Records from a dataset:
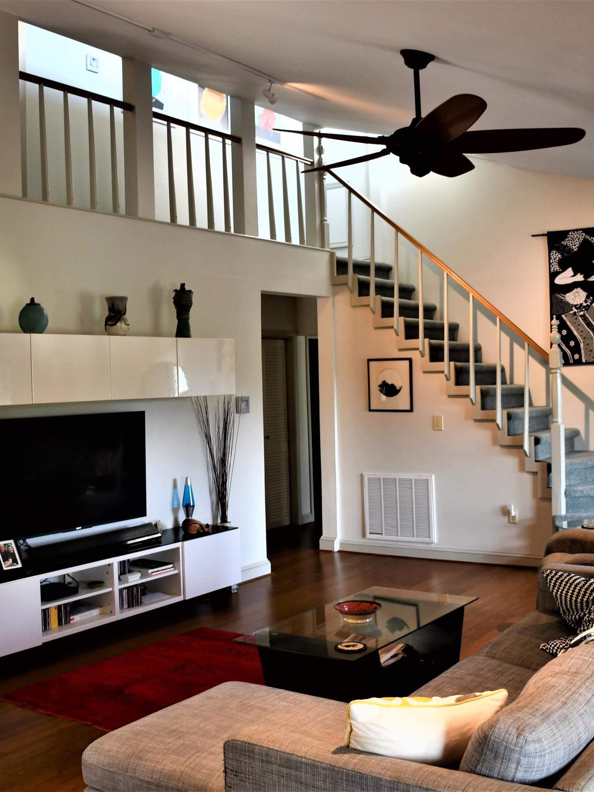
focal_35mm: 39
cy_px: 396
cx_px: 265
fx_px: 892
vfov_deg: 47.9
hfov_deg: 36.8
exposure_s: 1/20
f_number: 3.5
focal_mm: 18
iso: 320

WHAT TO DO: The expected output is every entry, retyped exactly, with all pictures removed.

SOLUTION TO THE EXERCISE:
focal_35mm: 39
cy_px: 396
cx_px: 265
fx_px: 892
vfov_deg: 47.9
hfov_deg: 36.8
exposure_s: 1/20
f_number: 3.5
focal_mm: 18
iso: 320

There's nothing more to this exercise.